There was only one person in the grounds I wanted to see. I recognized him from the first day, and Lucas’s description. “Vic?” I called.
Vic grinned at me. “Yo!”
You’d have thought we were old friends, instead of speaking for the first time. His floppy, sandy-brown hair stuck out from the sides of the Phillies cap he wore, and he carried an iPod emblazoned with a skin swirled with orange and green. As he loped to my side and tugged out his earbuds, I said, “Hey. Have you seen Lucas?”
“That guy, he’s crazy.” In Vic’s world, crazy seemed to be a compliment. “He cut out of study hall, and I was, like, what are you doing? And he was all, just cover for me, right? So I did, until now, but you’re not gonna nark on him. You’re cool.”
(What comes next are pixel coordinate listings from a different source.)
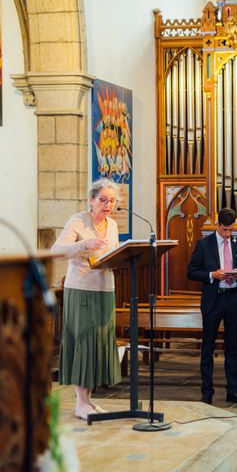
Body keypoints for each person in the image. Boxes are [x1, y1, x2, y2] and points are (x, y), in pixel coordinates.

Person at [52, 178, 122, 420]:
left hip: (105, 289)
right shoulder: (78, 220)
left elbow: (112, 253)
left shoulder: (112, 225)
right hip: (81, 287)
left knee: (98, 343)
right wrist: (84, 244)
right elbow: (56, 251)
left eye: (111, 201)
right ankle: (80, 402)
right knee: (83, 342)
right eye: (103, 200)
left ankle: (88, 401)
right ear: (91, 200)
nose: (107, 205)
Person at [187, 207, 237, 405]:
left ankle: (233, 390)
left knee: (232, 347)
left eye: (232, 229)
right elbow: (191, 272)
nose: (229, 234)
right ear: (217, 225)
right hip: (213, 299)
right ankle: (207, 391)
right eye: (225, 230)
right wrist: (211, 275)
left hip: (233, 298)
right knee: (207, 347)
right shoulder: (204, 244)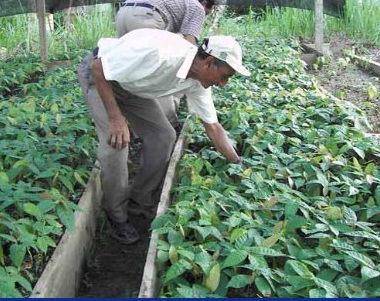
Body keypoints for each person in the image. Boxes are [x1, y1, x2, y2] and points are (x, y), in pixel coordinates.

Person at [78, 28, 251, 245]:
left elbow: (213, 127)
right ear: (208, 63)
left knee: (164, 136)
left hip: (131, 86)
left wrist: (238, 164)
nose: (223, 84)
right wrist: (116, 118)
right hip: (100, 77)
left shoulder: (198, 82)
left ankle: (139, 201)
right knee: (117, 143)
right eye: (224, 76)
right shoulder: (162, 55)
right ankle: (117, 215)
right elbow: (99, 67)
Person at [115, 0, 215, 44]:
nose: (203, 16)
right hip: (146, 15)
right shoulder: (197, 6)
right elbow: (189, 43)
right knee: (149, 61)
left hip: (123, 11)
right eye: (206, 13)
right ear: (204, 4)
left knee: (126, 57)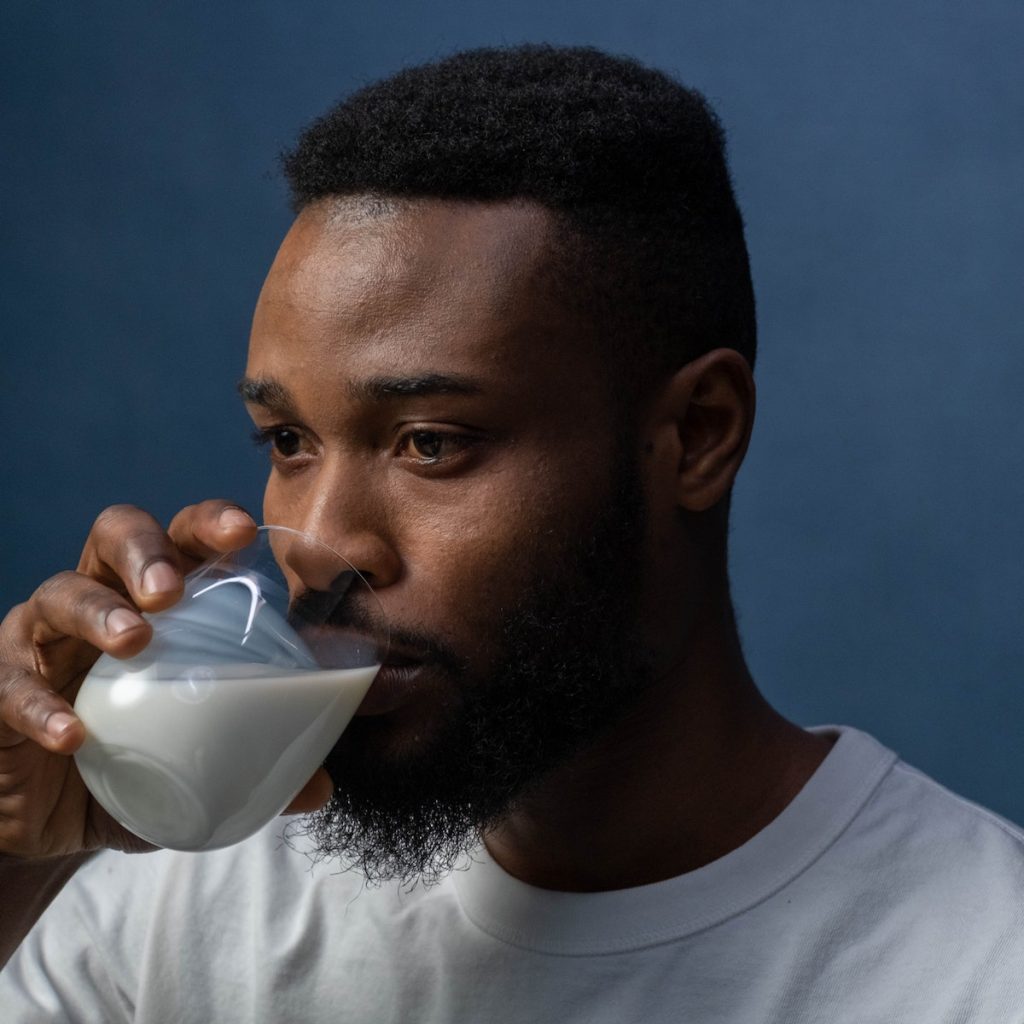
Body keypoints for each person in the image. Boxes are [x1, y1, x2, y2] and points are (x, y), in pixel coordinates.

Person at [1, 43, 1023, 1022]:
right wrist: (17, 861)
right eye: (289, 440)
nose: (316, 540)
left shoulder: (981, 965)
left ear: (697, 435)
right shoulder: (177, 899)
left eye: (431, 443)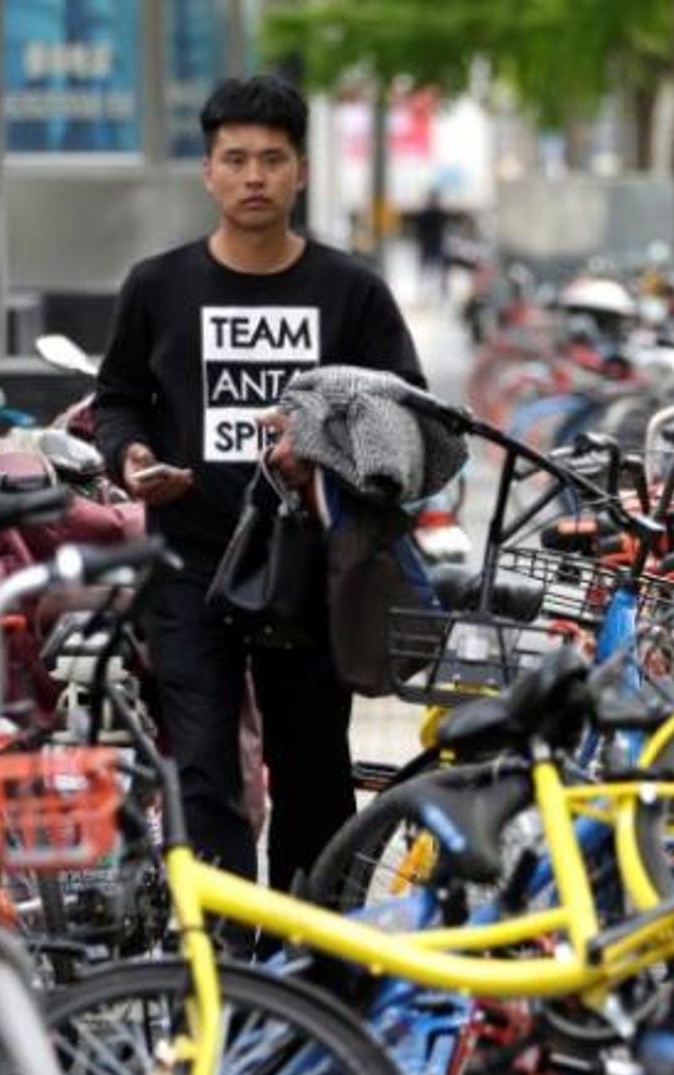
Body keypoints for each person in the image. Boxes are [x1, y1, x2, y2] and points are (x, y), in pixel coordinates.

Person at [93, 75, 425, 890]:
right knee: (203, 772)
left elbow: (407, 420)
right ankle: (229, 948)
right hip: (187, 564)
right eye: (235, 159)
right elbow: (119, 399)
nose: (254, 177)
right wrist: (132, 461)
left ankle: (310, 947)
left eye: (272, 160)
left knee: (312, 771)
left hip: (309, 569)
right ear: (207, 172)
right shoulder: (157, 287)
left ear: (301, 173)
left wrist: (323, 453)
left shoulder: (351, 292)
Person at [415, 189, 451, 298]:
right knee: (427, 269)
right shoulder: (429, 214)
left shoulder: (436, 213)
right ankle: (425, 291)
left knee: (437, 269)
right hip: (429, 244)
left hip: (435, 243)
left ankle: (437, 291)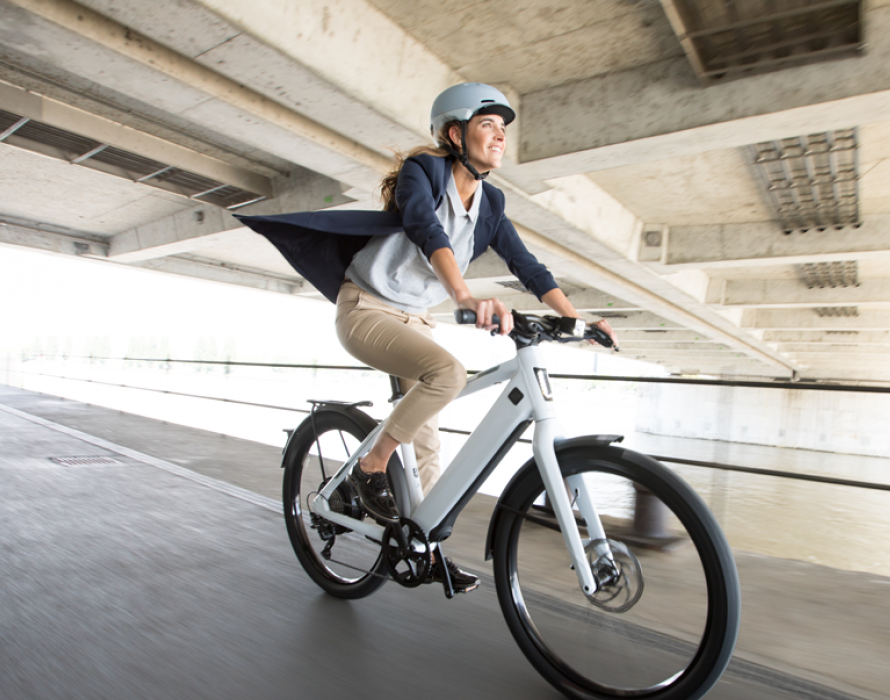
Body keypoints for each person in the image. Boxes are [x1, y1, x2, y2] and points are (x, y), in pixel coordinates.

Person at [237, 83, 617, 592]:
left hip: (414, 320)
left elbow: (527, 266)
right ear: (455, 133)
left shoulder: (491, 202)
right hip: (367, 308)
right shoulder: (426, 172)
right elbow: (423, 227)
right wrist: (461, 295)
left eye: (504, 129)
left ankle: (425, 547)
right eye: (489, 125)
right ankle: (370, 467)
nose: (500, 136)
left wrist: (580, 320)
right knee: (448, 374)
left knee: (428, 446)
Since Vic and I had never even spoken before, how could he know I was cool? Then I wondered if Lucas told him, and that made me smile. “Do you know where he is?”
“If a teacher asks me, I don’t know anything. Since it’s you, I think it might have to do with the carriage house.”
The carriage house to the north, near the lake, had been where they’d kept the horses and buggies back in the old days. Now it had been remade into Evernight Academy’s administrative offices and Mrs Bethany’s residence. What would Lucas be doing there?
“I think I’ll take a stroll over that way,” I suggested. “Just going for a walk. Not doing anything in particular.”
“Ohhhh, riiiiiiiight,” Vic said, nodding his head, like I’d actually said something really sly. “You got it.”